First, let's talk about hypothermic conditioning.The term hypothermic conditioning, describes what happens to the body when subjected to very hot environments such as a sauna. A few changes occur when the body is exposed to intense conditions. For example, it increases the plasma size which improves blood circulation to the heart and helps to reduce pressure on the heart. This in turn helps to avoid the risk of cardiovascular diseases

1.Sauna Therapy helps you feel energized: Heated conditions encourage blood circulation to the muscle, by assisting in the production of essential nutrients including oxygen. This reduces the bodies’ reliance on glycogen, and allows you to go longer without losing energy. Increased blood flow improves the body’s efficiency in getting rid of waste products such as lactic acid, thus increasing your muscle strength.

 2.Sauna gets rid of toxins: Another advantage of hyperthermic conditioning is that you sweat; this helps to avoid overheating in the body. Sweat similarly gets rid of toxins that have accumulated in the body. Furthermore, toxins are deposited in fat cells, so when you sweat the cells are activated and the body removes both fat and toxins.

3. Sauna helps you gain lean muscle: When the body is exposed to hot conditions, it also helps the body to gain lean muscle. This is because during the physiological changes, it helps to limit the amount of protein breakdown in the body, which then increases the process of protein synthesis. It is thus important to keep in mind that protein is the foundation of developing your muscle, so it is best to encourage protein build up and lean muscle mass.

 The three ways in which the body may assist in the buildup of mass are as follows:

  • The process of Heat Shock Proteins (HSP) is described as a protective stress response whereby the stress (heat) prevents the breakdown of protein, thus avoid lean muscle mass.
  • Hyper-thermic conditioning aids in the production of growth hormones which then increases muscle mass.
  • Heated conditions also increase insulin sensitivity, which improves the bodies’ acceptance of glucose into the muscles. Glycogen enhances your muscle size and thus, increases the effectiveness of your muscle to help glucose storage.

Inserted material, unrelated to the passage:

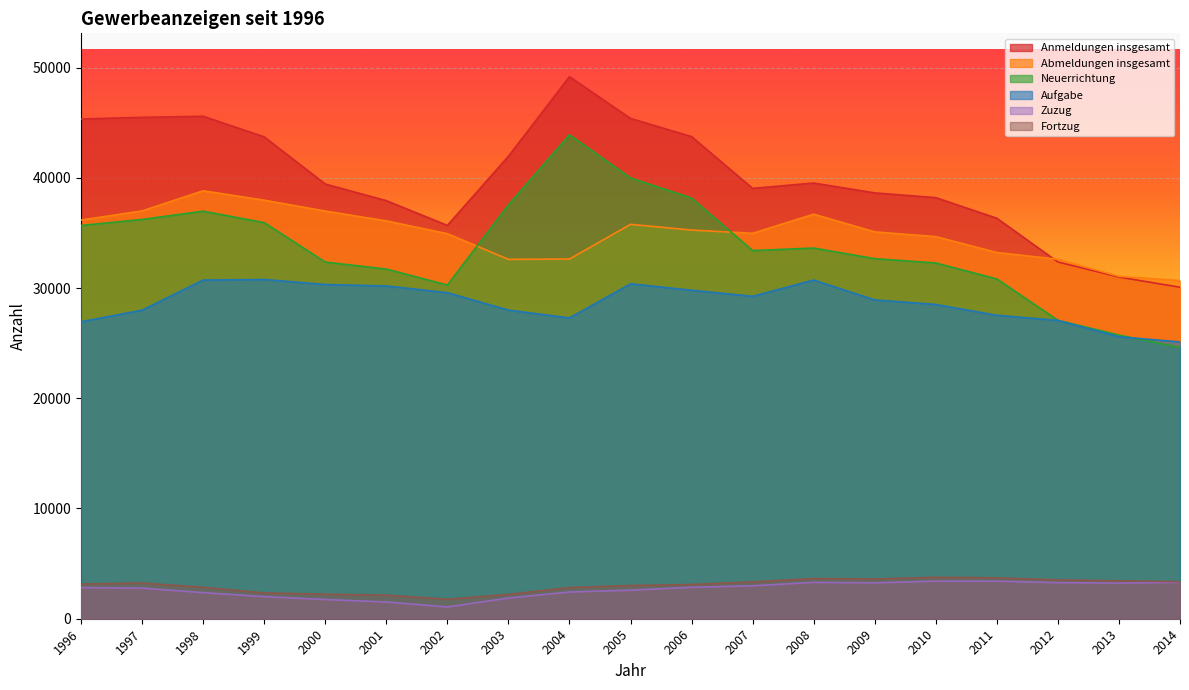

What value does the Zuzug series have at 1997, to the nearest 50?

2800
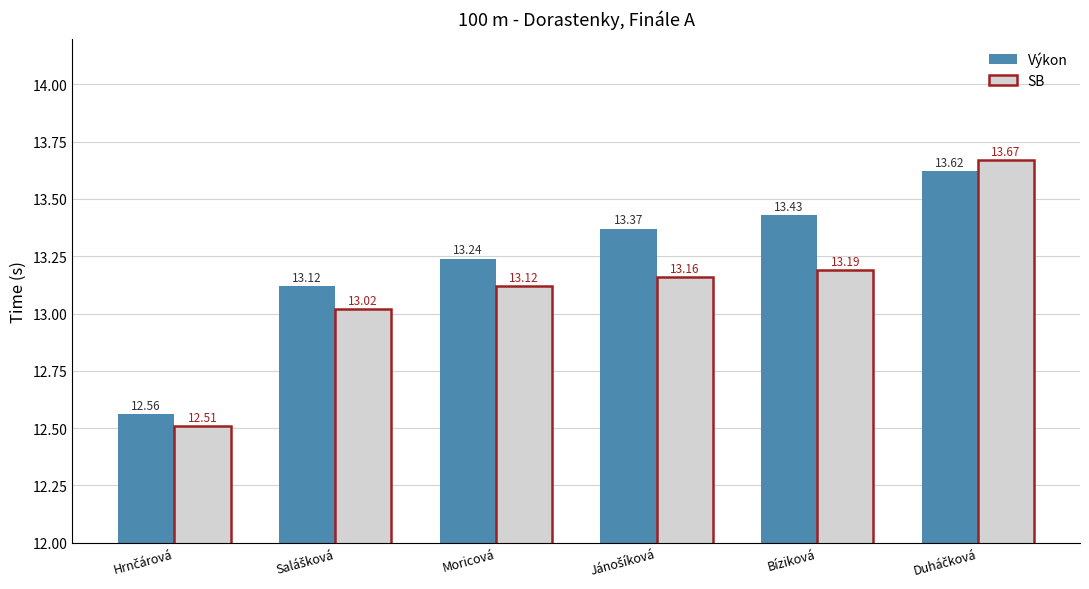

Reading left to right, extract all data points from this chart.

Výkon: 12.6	13.1	13.2	13.4	13.4	13.6
SB: 12.5	13.0	13.1	13.2	13.2	13.7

 Here are tips to raise awareness and maximize the benefits of your time in a sauna

  1. While you sit in the sauna, you should stimulate the skin’s surface by brushing, scratching or tapping different parts of your body such as your back, arms, legs and belly. You should take gentle motions when doing this to avoid any skin irritations. This helps to trigger and open up your pores, which improves blood circulation in that area. Additionally, sweat production intensifies and regulates your core temperature, thus bringing blood closer to the skin’s surface and eliminating toxic waste from the body.
  2. It is worth it interchanging hot and cold therapies because it is an effective way of controlling your immune system. After spending time in the sauna, you should then swim or take a cold shower because it helps to close your pores, which in turn boosts your immune system. The cold temperature makes the blood to move from the surface of the skin to the part of the body where the vital organs are. This blood flow activates the functions of the organs and immune system.

Studies have shown that the sauna is a remedy for symptoms of minor illnesses such as colds and the experience would leave you feeling revived and relaxed. Why not give yourself a break and rejuvenate the body and mind with a steam or infrared sauna.